Around 4 km northeast of Persepolis is Naqsh-e-Rustom, a necropolis housing the rock cut cliff tombs of Darius the Great, and his successors (probably Xerxes I and Artaxerxes I). Later Persian emperors, most notably the Sassanians, added rock reliefs to the necropolis. The most famous one is of the Sassanian king Shapur I on horseback, with the Roman Emperor Valerian bowing to him in submission, and Philip the Arab (an earlier emperor who paid Shapur tribute) holding Shapur’s horse, while the dead Emperor Gordian III, killed in battle, lies beneath it. This commemorates the Battle of Edessa in 260 AD, when Valerian became the only Roman Emperor captured as a prisoner of war, something that the Sassanians never tired of reminding the Romans.

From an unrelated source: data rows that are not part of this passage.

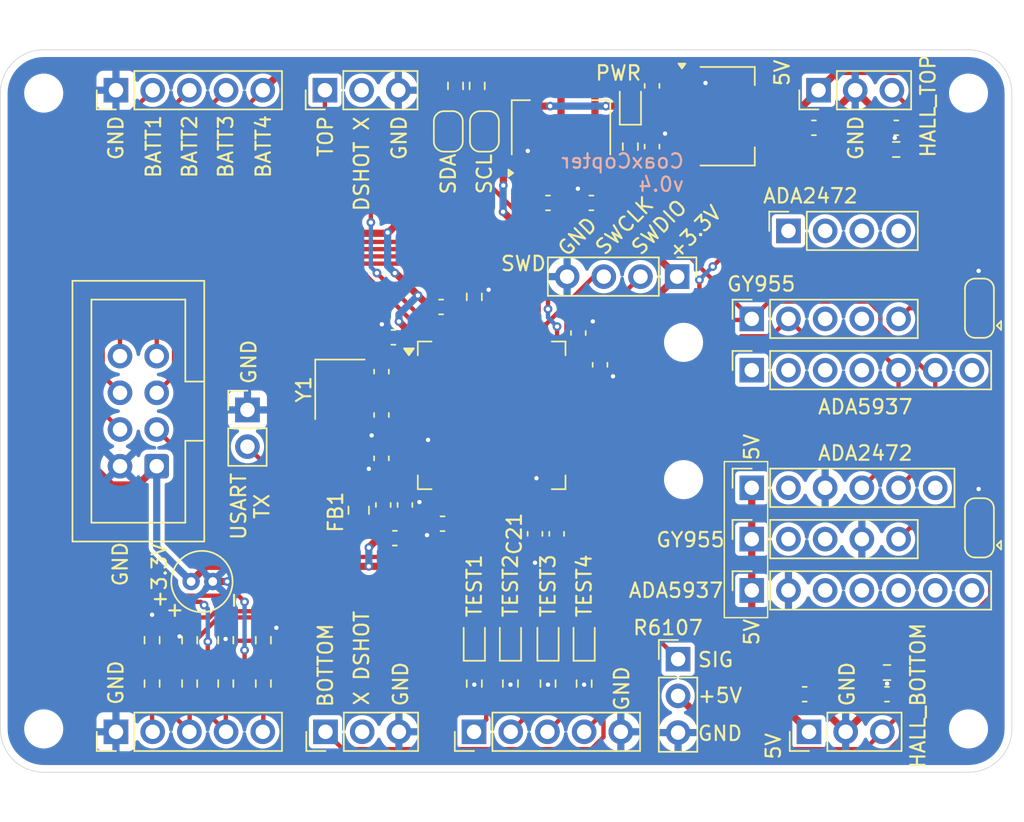
<source format=kicad_pcb>
(kicad_pcb
	(version 20241229)
	(generator "pcbnew")
	(generator_version "9.0")
	(general
		(thickness 1.6)
		(legacy_teardrops no)
	)
	(paper "A4")
	(layers
		(0 "F.Cu" signal)
		(2 "B.Cu" power)
		(9 "F.Adhes" user "F.Adhesive")
		(11 "B.Adhes" user "B.Adhesive")
		(13 "F.Paste" user)
		(15 "B.Paste" user)
		(5 "F.SilkS" user "F.Silkscreen")
		(7 "B.SilkS" user "B.Silkscreen")
		(1 "F.Mask" user)
		(3 "B.Mask" user)
		(17 "Dwgs.User" user "User.Drawings")
		(19 "Cmts.User" user "User.Comments")
		(21 "Eco1.User" user "User.Eco1")
		(23 "Eco2.User" user "User.Eco2")
		(25 "Edge.Cuts" user)
		(27 "Margin" user)
		(31 "F.CrtYd" user "F.Courtyard")
		(29 "B.CrtYd" user "B.Courtyard")
		(35 "F.Fab" user)
		(33 "B.Fab" user)
		(39 "User.1" user)
		(41 "User.2" user)
		(43 "User.3" user)
		(45 "User.4" user)
		(47 "User.5" user)
		(49 "User.6" user)
		(51 "User.7" user)
		(53 "User.8" user)
		(55 "User.9" user)
	)
	(setup
		(stackup
			(layer "F.SilkS"
				(type "Top Silk Screen")
			)
			(layer "F.Paste"
				(type "Top Solder Paste")
			)
			(layer "F.Mask"
				(type "Top Solder Mask")
				(thickness 0.01)
			)
			(layer "F.Cu"
				(type "copper")
				(thickness 0.035)
			)
			(layer "dielectric 1"
				(type "core")
				(thickness 1.51)
				(material "FR4")
				(epsilon_r 4.5)
				(loss_tangent 0.02)
			)
			(layer "B.Cu"
				(type "copper")
				(thickness 0.035)
			)
			(layer "B.Mask"
				(type "Bottom Solder Mask")
				(thickness 0.01)
			)
			(layer "B.Paste"
				(type "Bottom Solder Paste")
			)
			(layer "B.SilkS"
				(type "Bottom Silk Screen")
			)
			(copper_finish "None")
			(dielectric_constraints no)
		)
		(pad_to_mask_clearance 0)
		(allow_soldermask_bridges_in_footprints no)
		(tenting front back)
		(grid_origin 100 85)
		(pcbplotparams
			(layerselection 0x00000000_00000000_55555555_5755f5ff)
			(plot_on_all_layers_selection 0x00000000_00000000_00000000_00000000)
			(disableapertmacros no)
			(usegerberextensions no)
			(usegerberattributes yes)
			(usegerberadvancedattributes yes)
			(creategerberjobfile no)
			(dashed_line_dash_ratio 12.000000)
			(dashed_line_gap_ratio 3.000000)
			(svgprecision 4)
			(plotframeref no)
			(mode 1)
			(useauxorigin no)
			(hpglpennumber 1)
			(hpglpenspeed 20)
			(hpglpendiameter 15.000000)
			(pdf_front_fp_property_popups yes)
			(pdf_back_fp_property_popups yes)
			(pdf_metadata yes)
			(pdf_single_document no)
			(dxfpolygonmode yes)
			(dxfimperialunits yes)
			(dxfusepcbnewfont yes)
			(psnegative no)
			(psa4output no)
			(plot_black_and_white yes)
			(sketchpadsonfab no)
			(plotpadnumbers no)
			(hidednponfab no)
			(sketchdnponfab yes)
			(crossoutdnponfab yes)
			(subtractmaskfromsilk no)
			(outputformat 1)
			(mirror no)
			(drillshape 0)
			(scaleselection 1)
			(outputdirectory "manufacturing/")
		)
	)
	(net 0 "")
	(net 1 "+3.3V")
	(net 2 "GND")
	(net 3 "+3.3VA")
	(net 4 "/HSE_IN")
	(net 5 "/HSE_OUT")
	(net 6 "Net-(D1-K)")
	(net 7 "/SWDIO")
	(net 8 "/SWCLK")
	(net 9 "/MISO")
	(net 10 "/SCK")
	(net 11 "/BATT_V1")
	(net 12 "/BATT_V2")
	(net 13 "/BATT_V3")
	(net 14 "/BATT_V4")
	(net 15 "/BATT_VOLT")
	(net 16 "+5V")
	(net 17 "/HallS_Top")
	(net 18 "/HallS_Bottom")
	(net 19 "/MOSI")
	(net 20 "/DShot_Top")
	(net 21 "/DShot_Bottom")
	(net 22 "/SCL")
	(net 23 "/SDA")
	(net 24 "Net-(BATT1-Pin_2)")
	(net 25 "Net-(BATT1-Pin_4)")
	(net 26 "Net-(BATT1-Pin_3)")
	(net 27 "unconnected-(ADA2472_1-Pin_6-Pad6)")
	(net 28 "unconnected-(ESC_BOTTOM1-Pin_2-Pad2)")
	(net 29 "unconnected-(ESC_TOP1-Pin_2-Pad2)")
	(net 30 "/GY-955_SI")
	(net 31 "/GY-955_SR")
	(net 32 "Net-(D2-K)")
	(net 33 "Net-(D3-K)")
	(net 34 "Net-(D4-K)")
	(net 35 "Net-(D5-K)")
	(net 36 "/nRF24L01_CE")
	(net 37 "/nRF24L01_IRQ")
	(net 38 "/nRF24L01_CSN")
	(net 39 "unconnected-(ADA2472_1-Pin_2-Pad2)")
	(net 40 "unconnected-(U1-PA9-Pad42)")
	(net 41 "unconnected-(U1-PA2-Pad16)")
	(net 42 "unconnected-(U1-PC14-Pad3)")
	(net 43 "unconnected-(U1-PC13-Pad2)")
	(net 44 "unconnected-(ADA2472_2-Pin_3-Pad3)")
	(net 45 "unconnected-(ADA2472_2-Pin_1-Pad1)")
	(net 46 "unconnected-(ADA2472_2-Pin_4-Pad4)")
	(net 47 "unconnected-(ADA2472_2-Pin_2-Pad2)")
	(net 48 "unconnected-(ADA5937_1-Pin_7-Pad7)")
	(net 49 "unconnected-(ADA5937_1-Pin_5-Pad5)")
	(net 50 "unconnected-(ADA5937_1-Pin_6-Pad6)")
	(net 51 "unconnected-(ADA5937_1-Pin_3-Pad3)")
	(net 52 "unconnected-(ADA5937_1-Pin_4-Pad4)")
	(net 53 "unconnected-(ADA5937_2-Pin_7-Pad7)")
	(net 54 "unconnected-(ADA5937_2-Pin_3-Pad3)")
	(net 55 "unconnected-(ADA5937_2-Pin_1-Pad1)")
	(net 56 "unconnected-(ADA5937_2-Pin_2-Pad2)")
	(net 57 "unconnected-(ADA5937_2-Pin_4-Pad4)")
	(net 58 "/NRST")
	(net 59 "/TEST1")
	(net 60 "/TEST2")
	(net 61 "/TEST3")
	(net 62 "/TEST4")
	(net 63 "unconnected-(GY-955_1-Pin_3-Pad3)")
	(net 64 "unconnected-(GY-955_1-Pin_2-Pad2)")
	(net 65 "unconnected-(GY-955_2-Pin_4-Pad4)")
	(net 66 "unconnected-(GY-955_2-Pin_3-Pad3)")
	(net 67 "/BOOT0")
	(net 68 "/R6107")
	(net 69 "Net-(JP3-B)")
	(net 70 "Net-(JP4-B)")
	(net 71 "unconnected-(U1-PB9-Pad62)")
	(net 72 "unconnected-(U1-PB4-Pad56)")
	(net 73 "unconnected-(U1-PA10-Pad43)")
	(net 74 "unconnected-(U1-PB15-Pad36)")
	(net 75 "unconnected-(U1-PA4-Pad20)")
	(net 76 "Net-(U1-VCAP_1)")
	(net 77 "unconnected-(U1-PB14-Pad35)")
	(net 78 "unconnected-(U1-PB6-Pad58)")
	(net 79 "unconnected-(U1-PC0-Pad8)")
	(net 80 "unconnected-(U1-PB3-Pad55)")
	(net 81 "unconnected-(U1-PA1-Pad15)")
	(net 82 "unconnected-(U1-PA12-Pad45)")
	(net 83 "unconnected-(U1-PC3-Pad11)")
	(net 84 "unconnected-(U1-PB10-Pad29)")
	(net 85 "unconnected-(U1-PC7-Pad38)")
	(net 86 "unconnected-(U1-PB7-Pad59)")
	(net 87 "unconnected-(U1-PB5-Pad57)")
	(net 88 "unconnected-(U1-PD2-Pad54)")
	(net 89 "unconnected-(U1-PC2-Pad10)")
	(net 90 "unconnected-(U1-PC15-Pad4)")
	(net 91 "unconnected-(U1-PB8-Pad61)")
	(net 92 "/USART4_TX")
	(footprint "Capacitor_SMD:C_0603_1608Metric" (layer "F.Cu") (at 161.36 104.6))
	(footprint "MountingHole:MountingHole_2.2mm_M2_DIN965" (layer "F.Cu") (at 167 107))
	(footprint "Connector_PinHeader_2.54mm:PinHeader_1x03_P2.54mm_Vertical" (layer "F.Cu") (at 156.62 62.8 90))
	(footprint "Capacitor_SMD:C_0603_1608Metric" (layer "F.Cu") (at 126.375 82.275 -90))
	(footprint "Jumper:SolderJumper-3_P1.3mm_Open_RoundedPad1.0x1.5mm" (layer "F.Cu") (at 167.7575 93.085 90))
	(footprint "Jumper:SolderJumper-3_P1.3mm_Open_RoundedPad1.0x1.5mm" (layer "F.Cu") (at 167.7575 77.885 90))
	(footprint "Package_TO_SOT_SMD:SOT-223-3_TabPin2" (layer "F.Cu") (at 150.3 64.6))
	(footprint "Connector_PinHeader_2.54mm:PinHeader_1x03_P2.54mm_Vertical" (layer "F.Cu") (at 146.9 102.175))
	(footprint "Capacitor_SMD:C_0603_1608Metric" (layer "F.Cu") (at 127.3 93.8))
	(footprint "Resistor_SMD:R_0603_1608Metric" (layer "F.Cu") (at 161.36 103.1))
	(footprint "MountingHole:MountingHole_2.2mm_M2_DIN965" (layer "F.Cu") (at 147.28 89.75))
	(footprint "Capacitor_THT:C_Radial_D4.0mm_H7.0mm_P1.50mm" (layer "F.Cu") (at 114.7 96.8 180))
	(footprint "Capacitor_SMD:C_0603_1608Metric" (layer "F.Cu") (at 140 79.6 90))
	(footprint "LED_SMD:LED_0603_1608Metric" (layer "F.Cu") (at 132.8 100.8 90))
	(footprint "Capacitor_SMD:C_0603_1608Metric" (layer "F.Cu") (at 155.66 104.6))
	(footprint "Resistor_SMD:R_0603_1608Metric" (layer "F.Cu") (at 118.2 103.86 90))
	(footprint "Capacitor_SMD:C_0603_1608Metric" (layer "F.Cu") (at 130.5 77.8))
	(footprint "Resistor_SMD:R_0603_1608Metric" (layer "F.Cu") (at 115.6 103.86 90))
	(footprint "Connector_PinSocket_2.54mm:PinSocket_1x06_P2.54mm_Vertical" (layer "F.Cu") (at 152 90.315 90))
	(footprint "Connector_PinSocket_2.54mm:PinSocket_1x04_P2.54mm_Vertical" (layer "F.Cu") (at 154.54 72.535 90))
	(footprint "Resistor_SMD:R_0603_1608Metric" (layer "F.Cu") (at 162 66.9))
	(footprint "Resistor_SMD:R_0603_1608Metric" (layer "F.Cu") (at 118.2 100.86 -90))
	(footprint "MountingHole:MountingHole_2.2mm_M2_DIN965" (layer "F.Cu") (at 167 63))
	(footprint "Connector_PinHeader_2.54mm:PinHeader_1x05_P2.54mm_Vertical" (layer "F.Cu") (at 108 107.2 90))
	(footprint "Capacitor_SMD:C_0603_1608Metric" (layer "F.Cu") (at 126.375 88.275 90))
	(footprint "Resistor_SMD:R_0603_1608Metric" (layer "F.Cu") (at 131.5 62.5 90))
	(footprint "Crystal:Crystal_SMD_3225-4Pin_3.2x2.5mm" (layer "F.Cu") (at 123.5 83.5 -90))
	(footprint "Capacitor_SMD:C_0603_1608Metric" (layer "F.Cu") (at 162 65.4))
	(footprint "Connector_PinSocket_2.54mm:PinSocket_1x07_P2.54mm_Vertical" (layer "F.Cu") (at 152 97.415 90))
	(footprint "MountingHole:MountingHole_2.2mm_M2_DIN965" (layer "F.Cu") (at 147.28 80.25))
	(footprint "Jumper:SolderJumper-2_P1.3mm_Open_RoundedPad1.0x1.5mm" (layer "F.Cu") (at 133.5 65.65 90))
	(footprint "Capacitor_SMD:C_0603_1608Metric" (layer "F.Cu") (at 141.5 81.8 -90))
	(footprint "Resistor_SMD:R_0603_1608Metric" (layer "F.Cu") (at 110.5 103.86 -90))
	(footprint "Resistor_SMD:R_0603_1608Metric" (layer "F.Cu") (at 113.1 100.86 -90))
	(footprint "Resistor_SMD:R_0603_1608Metric" (layer "F.Cu") (at 132.8 77.1 -90))
	(footprint "Capacitor_SMD:C_0603_1608Metric" (layer "F.Cu") (at 137 93.5 90))
	(footprint "MountingHole:MountingHole_2.2mm_M2_DIN965" (layer "F.Cu") (at 103 63))
	(footprint "Connector_PinHeader_2.54mm:PinHeader_1x02_P2.54mm_Vertical" (layer "F.Cu") (at 117.1 84.925))
	(footprint "Resistor_SMD:R_0603_1608Metric" (layer "F.Cu") (at 140.4 103.8625 90))
	(footprint "Jumper:SolderJumper-2_P1.3mm_Open_RoundedPad1.0x1.5mm" (layer "F.Cu") (at 131 65.65 90))
	(footprint "Capacitor_SMD:C_0603_1608Metric" (layer "F.Cu") (at 138.5 93.5 -90))
	(footprint "MountingHole:MountingHole_2.2mm_M2_DIN965" (layer "F.Cu") (at 103 107))
	(footprint "LED_SMD:LED_0603_1608Metric" (layer "F.Cu") (at 135.3 100.8 90))
	(footprint "Connector_PinHeader_2.54mm:PinHeader_1x03_P2.54mm_Vertical" (layer "F.Cu") (at 122.5 107.2 90))
	(footprint "LED_SMD:LED_0603_1608Metric"
		(layer "F.Cu")
		(uuid "8f0f139a-7a05-4cd6-894a-a285299a20a7")
		(at 137.9 100.8 90)
		(descr "LED SMD 0603 (1608 Metric), square (rectangular) end terminal, IPC_7351 nominal, (Body size source: http://www.tortai-tech.com/upload/download/2011102023233369053.pdf), generated with kicad-footprint-generator")
		(tags "LED")
		(property "Reference" "D4"
			(at 0 -1.43 90)
			(layer "F.Fab")
			(uuid "06599915-a0fe-44ae-990b-db0c0ed86c2b")
			(effects
				(font
					(size 1 1)
					(thickness 0.15)
				)
			)
		)
		(property "Value" "BLUE"
			(at 0 1.43 90)
			(layer "F.Fab")
			(uuid "954b4c86-f8bb-4010-9208-da3c81f8d6f0")
			(effects
				(font
					(size 1 1)
					(thickness 0.15)
				)
			)
		)
		(property "Datasheet" "~"
			(at 0 0 90)
			(unlocked yes)
			(layer "F.Fab")
			(hide yes)
			(uuid "4e6b66df-66cc-44f8-b778-12cee2e67162")
			(effects
				(font
					(size 1.27 1.27)
					(thickness 0.15)
				)
			)
		)
		(property "Description" "Light emitting diode"
			(at 0 0 90)
			(unlocked yes)
			(layer "F.Fab")
			(hide yes)
			(uuid "564a132a-4282-4fa8-88db-53ff1aa3c4bc")
			(effects
				(font
					(size 1.27 1.27)
					(thickness 0.15)
				)
			)
		)
		(property ki_fp_filters "LED* LED_SMD:* LED_THT:*")
		(path "/e175324b-d4f8-4dab-8a9a-bb9dda9d007e")
		(sheetname "/")
		(sheetfile "CoaxPCB.kicad_sch")
		(attr smd)
		(fp_line
			(start 0.8 -0.735)
			(end -1.485 -0.735)
			(stroke
				(width 0.12)
				(type solid)
			)
			(layer "F.SilkS")
			(uuid "86d76062-d9db-499a-960d-5bca87b4a5bc")
		)
		(fp_line
			(start -1.485 -0.735)
			(end -1.485 0.735)
			(stroke
				(width 0.12)
				(type solid)
			)
			(layer "F.SilkS")
			(uuid "9025b2e6-2a5c-4c6b-8318-65c3fa41566e")
		)
		(fp_line
			(start -1.485 0.735)
			(end 0.8 0.735)
			(stroke
				(width 0.12)
				(type solid)
			)
			(layer "F.SilkS")
			(uuid "31f885f6-74d4-4569-a5bd-a6bdfc252950")
		)
		(fp_line
			(start 1.48 -0.73)
			(end 1.48 0.73)
			(stroke
				(width 0.05)
				(type solid)
			)
			(layer "F.CrtYd")
			(uuid "76fb044b-accd-4ace-95f1-9b39af32f243")
		)
		(fp_line
			(start -1.48 -0.73)
			(end 1.48 -0.73)
			(stroke
				(width 0.05)
				(type solid)
			)
			(layer "F.CrtYd")
			(uuid "dd51267d-e6d1-4b0f-981e-3841b3906f4f")
		)
		(fp_line
			(start 1.48 0.73)
			(end -1.48 0.73)
			(stroke
				(width 0.05)
				(type solid)
			)
			(layer "F.CrtYd")
			(uuid "cd4a590b-3869-4cac-b181-7a3878999d84")
		)
		(fp_line
			(start -1.48 0.73)
			(end 
... [453794 chars truncated]
</source>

However, the oldest relief at Naqsh-e Rostam dates back to around1000 BC and thought to be pre Persian Elamite in origin. The man in the relief gives the site its name, Naqsh-e Rostam (“Rustam Relief” or “Relief of Rustam”), because it was locally believed to be a depiction of the mythical hero Rustam.
The function of a mysterious cube like structure called kaba-e-zartosht or cube of Zoroaster situated exactly opposite the tomb of Darius II has puzzled archaeologists; some say it was a fire temple, others call it a mausoleum and or even a treasury for important documents. It probably acquired the name during the Muslim period and later on Europeans started associating it with fire-worship because the inside walls of the structure were blackened with soot. Side note: cube-like structures were built all over the Middle East for religious purposes, long before Muslims adopted the Kaaba.
So, what happened to Persepolis? Well, Alexander the Great happened. In 330 BC, during the reign of Darius III, Alexander plundered the city and burned the whole place down including the palace of Xerxes, apparently while partying with his troops.
Persepolis remained the capital of Persis as a province of the Macedonian empire until 316 BC but eventually declined under the Seleucid kingdom.
However, it remained a place of considerable importance in the first century of Islam, but the new city of Shiraz nearby soon made it insignificant. In the mid-11th century, the Seljuq emir Qutulmish razed it and transferred its population to Shiraz.
Persepolis remained hidden and forgotten under its own ruins till 1618 when it was re-discovered as the ancient capital. Excavations of the site started in 1931, providing ample evidence for a great fire.
It is now a UNESCO World Heritage Site and well worth a visit if you find yourself in Iran.